Excerto fornecido:
══════

A EURORDIS revelou, através de um inquérito à comunidade de doenças raras, uma crise persistente de saúde mental entre doentes e cuidadores na Europa. A pesquisa envolveu quase 10 mil participantes em 45 países europeus.
Sete em cada dez pessoas com doenças raras e os seus cuidadores relatam má saúde mental, e três em cada quatro dizem precisar de apoio psicológico. A solidão é até 20 vezes mais frequente, e os pensamentos suicidas até 10 vezes mais prevalentes do que na população em geral.
A pandemia de COVID-19 serviu de contexto para comparação: os níveis de ansiedade situam-se próximos dos observados na população em geral. A situação é apresentada como uma crise contínua, não temporária, na vida quotidiana desta comunidade.
Acesso difícil a apoios psicológicos
Quase três quartos dos inquiridos sentiu necessidade de apoio psicológico profissional nos últimos seis meses. Contudo, apenas cerca de metade o recebeu, apontando falhas graves no acesso aos cuidados.
Um interlocutor francês descreve a ausência de qualquer apoio emocional disponível. Entre os principais obstáculos estão custos, longas listas de espera, distância aos serviços e falta de informação sobre como procurar ajuda.
Entre quem recebeu acompanhamento, a maioria considerou que o suporte contribuiu para melhor gestão diária da doença e para o bem-estar emocional.**
Requisitos de política pública e ações necessárias
A diretora-geral da EURORDIS, Jean Saslawsky, sustenta que os cuidados em doenças raras devem integrar a saúde mental em todas as fases. A organização pede que os sistemas de saúde reconheçam os desafios de saúde mental e facilitem a identificação e o acesso a apoios adequados.

══════

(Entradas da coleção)
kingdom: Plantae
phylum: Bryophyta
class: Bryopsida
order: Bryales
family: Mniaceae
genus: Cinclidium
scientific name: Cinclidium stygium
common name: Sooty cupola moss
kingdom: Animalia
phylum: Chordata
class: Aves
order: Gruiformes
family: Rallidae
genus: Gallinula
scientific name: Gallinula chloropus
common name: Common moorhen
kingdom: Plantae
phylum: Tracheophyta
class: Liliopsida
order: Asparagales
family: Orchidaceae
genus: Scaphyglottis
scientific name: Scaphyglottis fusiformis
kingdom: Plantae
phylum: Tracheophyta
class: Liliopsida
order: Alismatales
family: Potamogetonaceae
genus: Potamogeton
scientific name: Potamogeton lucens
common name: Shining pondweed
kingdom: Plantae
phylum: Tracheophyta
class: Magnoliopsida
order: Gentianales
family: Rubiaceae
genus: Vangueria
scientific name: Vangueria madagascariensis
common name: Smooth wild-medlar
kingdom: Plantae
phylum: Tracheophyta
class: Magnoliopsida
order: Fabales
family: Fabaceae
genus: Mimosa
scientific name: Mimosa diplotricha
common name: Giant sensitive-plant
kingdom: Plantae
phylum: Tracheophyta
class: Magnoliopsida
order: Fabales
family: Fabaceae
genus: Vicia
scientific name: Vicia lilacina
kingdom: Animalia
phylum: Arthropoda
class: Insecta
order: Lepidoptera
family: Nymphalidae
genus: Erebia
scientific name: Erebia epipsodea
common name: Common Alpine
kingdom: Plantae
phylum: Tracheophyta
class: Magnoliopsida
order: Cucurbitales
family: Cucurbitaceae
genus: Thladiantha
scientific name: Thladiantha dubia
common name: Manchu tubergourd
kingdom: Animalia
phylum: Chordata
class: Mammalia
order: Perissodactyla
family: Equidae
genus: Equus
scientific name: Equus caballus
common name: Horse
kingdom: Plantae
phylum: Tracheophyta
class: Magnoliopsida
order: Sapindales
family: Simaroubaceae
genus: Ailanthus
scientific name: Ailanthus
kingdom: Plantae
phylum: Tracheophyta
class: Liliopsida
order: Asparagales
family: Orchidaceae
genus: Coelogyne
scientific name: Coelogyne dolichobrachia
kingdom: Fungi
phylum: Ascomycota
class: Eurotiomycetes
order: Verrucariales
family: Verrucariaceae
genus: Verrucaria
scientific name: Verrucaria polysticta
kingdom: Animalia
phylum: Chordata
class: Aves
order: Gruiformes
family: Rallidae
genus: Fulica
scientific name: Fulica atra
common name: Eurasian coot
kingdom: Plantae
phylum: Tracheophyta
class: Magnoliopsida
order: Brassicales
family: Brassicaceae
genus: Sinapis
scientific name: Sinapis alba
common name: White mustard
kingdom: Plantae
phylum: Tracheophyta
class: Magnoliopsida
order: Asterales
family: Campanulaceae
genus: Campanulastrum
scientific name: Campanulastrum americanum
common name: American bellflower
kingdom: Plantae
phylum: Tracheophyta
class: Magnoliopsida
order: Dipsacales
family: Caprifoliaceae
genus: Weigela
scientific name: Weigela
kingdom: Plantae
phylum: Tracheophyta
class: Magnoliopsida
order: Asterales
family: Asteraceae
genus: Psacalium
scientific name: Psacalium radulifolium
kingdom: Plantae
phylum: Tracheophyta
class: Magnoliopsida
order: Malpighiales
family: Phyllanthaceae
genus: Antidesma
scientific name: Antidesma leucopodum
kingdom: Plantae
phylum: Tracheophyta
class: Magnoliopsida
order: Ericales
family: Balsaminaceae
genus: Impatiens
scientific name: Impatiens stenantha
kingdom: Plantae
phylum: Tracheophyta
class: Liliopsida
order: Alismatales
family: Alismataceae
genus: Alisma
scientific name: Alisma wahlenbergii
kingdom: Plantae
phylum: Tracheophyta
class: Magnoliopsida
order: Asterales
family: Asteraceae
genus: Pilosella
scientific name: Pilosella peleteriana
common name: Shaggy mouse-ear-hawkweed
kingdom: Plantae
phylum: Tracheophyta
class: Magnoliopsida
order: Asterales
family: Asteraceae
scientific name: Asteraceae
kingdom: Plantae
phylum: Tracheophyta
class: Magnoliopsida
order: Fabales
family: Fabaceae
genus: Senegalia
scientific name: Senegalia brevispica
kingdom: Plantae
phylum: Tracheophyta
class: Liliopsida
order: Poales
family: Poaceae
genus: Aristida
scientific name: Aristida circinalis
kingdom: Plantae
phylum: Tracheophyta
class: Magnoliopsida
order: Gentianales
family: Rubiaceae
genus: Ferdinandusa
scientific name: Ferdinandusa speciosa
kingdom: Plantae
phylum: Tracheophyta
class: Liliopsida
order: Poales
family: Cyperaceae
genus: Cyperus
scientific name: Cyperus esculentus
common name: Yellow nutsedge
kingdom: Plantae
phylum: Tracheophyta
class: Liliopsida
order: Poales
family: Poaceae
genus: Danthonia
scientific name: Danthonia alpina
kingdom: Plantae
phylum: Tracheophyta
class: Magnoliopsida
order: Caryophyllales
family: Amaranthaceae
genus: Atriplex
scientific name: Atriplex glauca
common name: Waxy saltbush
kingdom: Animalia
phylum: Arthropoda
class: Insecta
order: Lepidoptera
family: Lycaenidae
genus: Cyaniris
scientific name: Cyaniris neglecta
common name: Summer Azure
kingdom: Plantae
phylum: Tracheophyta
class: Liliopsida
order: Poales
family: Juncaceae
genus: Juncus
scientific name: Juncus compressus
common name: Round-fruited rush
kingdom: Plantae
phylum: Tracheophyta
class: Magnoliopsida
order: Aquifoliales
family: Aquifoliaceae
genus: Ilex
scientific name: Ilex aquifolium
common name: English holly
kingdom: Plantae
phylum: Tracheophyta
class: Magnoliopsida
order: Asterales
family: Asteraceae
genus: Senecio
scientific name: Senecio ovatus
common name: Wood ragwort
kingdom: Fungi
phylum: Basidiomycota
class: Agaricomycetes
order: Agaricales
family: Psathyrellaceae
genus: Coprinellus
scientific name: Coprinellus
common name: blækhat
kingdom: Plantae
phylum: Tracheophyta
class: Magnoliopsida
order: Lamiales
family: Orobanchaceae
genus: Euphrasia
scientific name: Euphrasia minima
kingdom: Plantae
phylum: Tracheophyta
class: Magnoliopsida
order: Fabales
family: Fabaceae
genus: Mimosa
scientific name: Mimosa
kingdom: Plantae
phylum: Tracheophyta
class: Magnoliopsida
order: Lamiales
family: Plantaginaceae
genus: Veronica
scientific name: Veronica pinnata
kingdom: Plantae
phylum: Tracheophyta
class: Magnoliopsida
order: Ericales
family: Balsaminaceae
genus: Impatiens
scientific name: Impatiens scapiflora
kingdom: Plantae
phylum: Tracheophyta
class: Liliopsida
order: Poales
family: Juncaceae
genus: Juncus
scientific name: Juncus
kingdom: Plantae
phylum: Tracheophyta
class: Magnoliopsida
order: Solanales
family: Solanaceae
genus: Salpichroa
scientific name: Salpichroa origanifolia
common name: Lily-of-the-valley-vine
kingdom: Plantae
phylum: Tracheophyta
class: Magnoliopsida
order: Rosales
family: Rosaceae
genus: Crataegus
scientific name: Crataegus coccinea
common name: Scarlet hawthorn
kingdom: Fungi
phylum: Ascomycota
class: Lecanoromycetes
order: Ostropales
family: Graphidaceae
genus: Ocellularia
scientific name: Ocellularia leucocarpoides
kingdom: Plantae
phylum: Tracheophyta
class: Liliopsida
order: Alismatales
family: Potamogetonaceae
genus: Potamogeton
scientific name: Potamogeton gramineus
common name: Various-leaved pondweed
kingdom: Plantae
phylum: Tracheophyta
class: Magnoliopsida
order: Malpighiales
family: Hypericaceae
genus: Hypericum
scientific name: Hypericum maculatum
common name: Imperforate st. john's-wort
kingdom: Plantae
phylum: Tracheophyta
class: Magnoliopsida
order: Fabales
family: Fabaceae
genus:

══════

O que fazer:
A: Transcreva o trecho do excerto sobre saúde mental nas doenças raras que vai de "A EURORDIS revelou, através" a "45 países europeus.".
B: Segundo o excerto sobre saúde mental nas doenças raras, em quantos países europeus decorreu a pesquisa da EURORDIS?
C: Traduza para inglês esta frase do excerto sobre saúde mental nas doenças raras: "A pesquisa envolveu quase 10 mil participantes em 45 países europeus."

Soluções do exercício:
A:
A EURORDIS revelou, através de um inquérito à comunidade de doenças raras, uma crise persistente de saúde mental entre doentes e cuidadores na Europa. A pesquisa envolveu quase 10 mil participantes em 45 países europeus.

B: Em 45 países europeus.

C: The survey involved almost 10,000 participants in 45 European countries.